At the end of the video Noah shows off his other new trick, which I alluded to in an earlier post: spitting. He’s very advanced in a backwards kind of way.






I apologize for our giant bulldog Dumpster in the frame. He’s horribly jealous of baby Noah, and is stoutly determined to position himself between my son and I whenever possible.

Thursday, January 3, 2013

The Medical System

About two months ago the Husband was on a men's retreat doing manly things in manly ways (I assume this includes watching football, eating things that don't come on doilies, and not shaving). I spent a good deal of the weekend at home throwing up anything that passed my lips. Noah and I ventured out to the drug store for a pregnancy test. It was negative. Of course, I would be absolutely thrilled if the Loving Creator blessed us with another youngling. I would just be more thrilled if it was a few years down the road, not while the current youngling is still working on sleeping through the night and a purely milk diet.

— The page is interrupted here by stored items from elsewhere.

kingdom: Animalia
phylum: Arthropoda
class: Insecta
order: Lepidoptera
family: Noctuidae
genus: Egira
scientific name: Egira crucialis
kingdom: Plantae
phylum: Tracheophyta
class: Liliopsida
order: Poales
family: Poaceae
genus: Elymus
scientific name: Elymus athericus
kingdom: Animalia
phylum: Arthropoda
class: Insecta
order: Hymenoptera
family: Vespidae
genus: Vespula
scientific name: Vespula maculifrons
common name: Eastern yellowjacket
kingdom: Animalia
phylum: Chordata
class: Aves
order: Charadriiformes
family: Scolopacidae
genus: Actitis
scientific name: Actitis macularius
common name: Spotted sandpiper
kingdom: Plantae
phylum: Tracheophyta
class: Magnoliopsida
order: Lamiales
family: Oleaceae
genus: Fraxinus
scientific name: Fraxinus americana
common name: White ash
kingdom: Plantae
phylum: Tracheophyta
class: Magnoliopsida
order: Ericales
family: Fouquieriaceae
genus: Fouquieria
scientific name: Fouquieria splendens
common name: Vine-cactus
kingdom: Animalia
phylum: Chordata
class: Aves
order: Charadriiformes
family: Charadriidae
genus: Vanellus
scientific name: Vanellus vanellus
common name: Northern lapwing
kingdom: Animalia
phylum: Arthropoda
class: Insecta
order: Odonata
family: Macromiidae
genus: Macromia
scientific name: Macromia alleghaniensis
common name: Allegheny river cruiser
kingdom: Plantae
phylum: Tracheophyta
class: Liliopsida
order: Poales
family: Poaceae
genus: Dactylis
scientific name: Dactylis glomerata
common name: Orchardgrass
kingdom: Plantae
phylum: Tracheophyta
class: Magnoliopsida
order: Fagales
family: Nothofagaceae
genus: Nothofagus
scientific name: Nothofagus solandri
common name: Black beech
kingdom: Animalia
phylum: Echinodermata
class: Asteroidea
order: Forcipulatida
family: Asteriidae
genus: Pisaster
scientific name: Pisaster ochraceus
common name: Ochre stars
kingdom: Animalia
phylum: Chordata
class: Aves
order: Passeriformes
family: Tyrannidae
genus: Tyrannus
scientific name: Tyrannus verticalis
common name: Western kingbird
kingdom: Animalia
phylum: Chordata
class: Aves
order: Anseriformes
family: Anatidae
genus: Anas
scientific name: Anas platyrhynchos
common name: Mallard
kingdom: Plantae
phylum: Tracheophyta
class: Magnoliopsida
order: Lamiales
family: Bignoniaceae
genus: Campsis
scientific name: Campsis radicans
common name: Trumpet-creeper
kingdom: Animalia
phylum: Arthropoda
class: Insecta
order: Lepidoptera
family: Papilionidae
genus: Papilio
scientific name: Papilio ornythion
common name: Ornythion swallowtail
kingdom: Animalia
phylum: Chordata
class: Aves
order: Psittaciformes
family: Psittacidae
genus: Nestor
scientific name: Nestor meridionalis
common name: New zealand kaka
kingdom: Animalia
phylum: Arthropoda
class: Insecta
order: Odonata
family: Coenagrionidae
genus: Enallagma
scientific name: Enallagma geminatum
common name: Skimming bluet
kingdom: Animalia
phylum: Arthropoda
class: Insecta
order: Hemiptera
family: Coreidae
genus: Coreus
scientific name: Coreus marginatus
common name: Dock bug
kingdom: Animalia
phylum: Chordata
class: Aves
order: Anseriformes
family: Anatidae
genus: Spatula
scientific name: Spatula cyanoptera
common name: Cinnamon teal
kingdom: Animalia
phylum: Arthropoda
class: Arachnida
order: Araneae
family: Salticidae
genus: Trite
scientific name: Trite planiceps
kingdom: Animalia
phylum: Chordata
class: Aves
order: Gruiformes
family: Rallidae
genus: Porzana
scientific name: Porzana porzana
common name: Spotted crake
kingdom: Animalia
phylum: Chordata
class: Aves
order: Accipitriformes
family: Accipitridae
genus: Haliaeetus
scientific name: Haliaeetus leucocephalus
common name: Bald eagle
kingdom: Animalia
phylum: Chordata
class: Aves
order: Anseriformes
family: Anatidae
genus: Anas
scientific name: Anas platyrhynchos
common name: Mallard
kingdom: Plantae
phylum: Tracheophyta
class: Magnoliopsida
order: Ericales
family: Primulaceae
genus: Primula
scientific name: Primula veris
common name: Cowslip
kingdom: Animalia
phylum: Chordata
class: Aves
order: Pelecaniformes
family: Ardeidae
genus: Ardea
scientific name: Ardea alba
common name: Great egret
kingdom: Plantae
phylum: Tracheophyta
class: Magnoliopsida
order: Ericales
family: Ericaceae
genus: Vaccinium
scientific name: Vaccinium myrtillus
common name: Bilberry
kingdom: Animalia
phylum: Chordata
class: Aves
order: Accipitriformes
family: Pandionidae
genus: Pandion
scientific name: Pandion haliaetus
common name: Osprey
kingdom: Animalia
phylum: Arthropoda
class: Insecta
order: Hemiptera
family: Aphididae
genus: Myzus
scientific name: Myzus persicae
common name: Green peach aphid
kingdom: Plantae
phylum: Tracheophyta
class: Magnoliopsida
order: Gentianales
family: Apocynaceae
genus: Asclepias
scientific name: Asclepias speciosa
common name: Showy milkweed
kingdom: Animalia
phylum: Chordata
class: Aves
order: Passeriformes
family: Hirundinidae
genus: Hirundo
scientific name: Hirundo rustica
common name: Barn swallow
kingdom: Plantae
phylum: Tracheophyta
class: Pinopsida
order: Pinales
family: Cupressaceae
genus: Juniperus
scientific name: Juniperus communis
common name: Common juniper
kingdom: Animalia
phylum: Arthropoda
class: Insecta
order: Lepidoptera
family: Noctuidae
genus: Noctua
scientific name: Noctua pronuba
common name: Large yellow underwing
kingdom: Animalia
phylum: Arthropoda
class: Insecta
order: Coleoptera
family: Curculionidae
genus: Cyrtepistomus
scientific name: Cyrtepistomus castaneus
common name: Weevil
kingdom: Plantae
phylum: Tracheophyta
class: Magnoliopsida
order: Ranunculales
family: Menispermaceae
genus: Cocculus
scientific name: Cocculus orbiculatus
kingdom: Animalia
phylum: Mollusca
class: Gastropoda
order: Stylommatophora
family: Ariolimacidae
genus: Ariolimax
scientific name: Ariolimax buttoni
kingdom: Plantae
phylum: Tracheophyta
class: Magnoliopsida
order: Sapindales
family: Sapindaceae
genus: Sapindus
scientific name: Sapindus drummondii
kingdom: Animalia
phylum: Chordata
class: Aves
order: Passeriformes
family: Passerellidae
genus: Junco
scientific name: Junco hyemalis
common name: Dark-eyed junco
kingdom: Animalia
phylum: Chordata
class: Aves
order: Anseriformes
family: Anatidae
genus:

When a week or so passed, and I was still not keeping my cookies, I took another pregnancy test because I'm just the type of person who would purchase that one test that was not in the 99.9% accuracy margin. Again it was negative. Again, I was happy that Noah would truly be my baby for awhile longer. Again, I threw up.

My first doctor appointment was the week before Thanksgiving, my ultrasound the next day. Over a week later, a very grumpy nurse begrudgingly gave me my results. I have a foreign object in my gallbladder. The snarky me silently spat, "Well, yes, I saw that. Did that take four years of radiology school?" The me that is trying to be more like her Captain held her tongue.

Two weeks and many headaches later I finally got a HIDA scan scheduled. Results: Not only is my gallbladder working, it's functioning "exceptionally well". Grand. So nice to be so healthy. (Insert vomit sounds.)

After a week and a half of waiting to get a scope scheduled (and more vomit and more headaches), I finally contacted my sister-in-law begging if she could very kindly save me or kill me. She was able to schedule a scope for the following week. Results: My stomach is "basically normal". A few days later my wonderful sister-in-law got me an appointment with another doctor, and today I had another appointment with another doctor.

Two months, six co-pays, and negative ten pounds later the conclusion the doctors reached is that I have Celiacs Disease. Right, Uh huh. I celebrated by eating a Little Debbie snack cake and a handful of Wheat Thins. I'm not sure if I have a rebellious streak or a masochistic streak. And want to know what? I kept them down. Felt just fine and dandy all day.

In my next post I will explain the deep irony of me being diagnosed with Celiacs Disease, and why I refuse to have it.

To be continued...

Wednesday, January 2, 2013

First Blog: "I'm Going on an Adventure"

I had several people ask me if I was going to keep a journal or a blog while I was pregnant. Honestly, it would have been a very dull read: "Vomitted again today. Am swollen." "Vomitted again today. Am congested." "Vomitted again today. And again. Whee." It gets old after awhile. I have heard there are women who just love being pregnant. I'm sure there are psychoactive drugs for this kind of mindset. For nine months I swore Noah would be an only child. I'm still not convinced he won't be.

However, now that the morning sickness is over (still vomiting, but more on that in posts to come), and I am able to hold the most beautiful baby boy ever fashioned, I'm realizing I need to record every amazing thing he does. And there's just no space in the baby book to write that he buzzed his lips spraying mommy in the face with saliva for fifteen seconds straight. And we really need to record this for posterity. Or at least for when he is dating.

So we're going to try blogging. I like to think I'm at least a tolerably good writer, so we'll try to keep this as painless as possible. No promises are being made here. I'll probably fail to blog for months on end. There probably won't be an audience for years anyway. All I offer is that I'm going to make a valiant effort to record the comings and goings of the young Ririe household, if only to use as evidence in future court cases.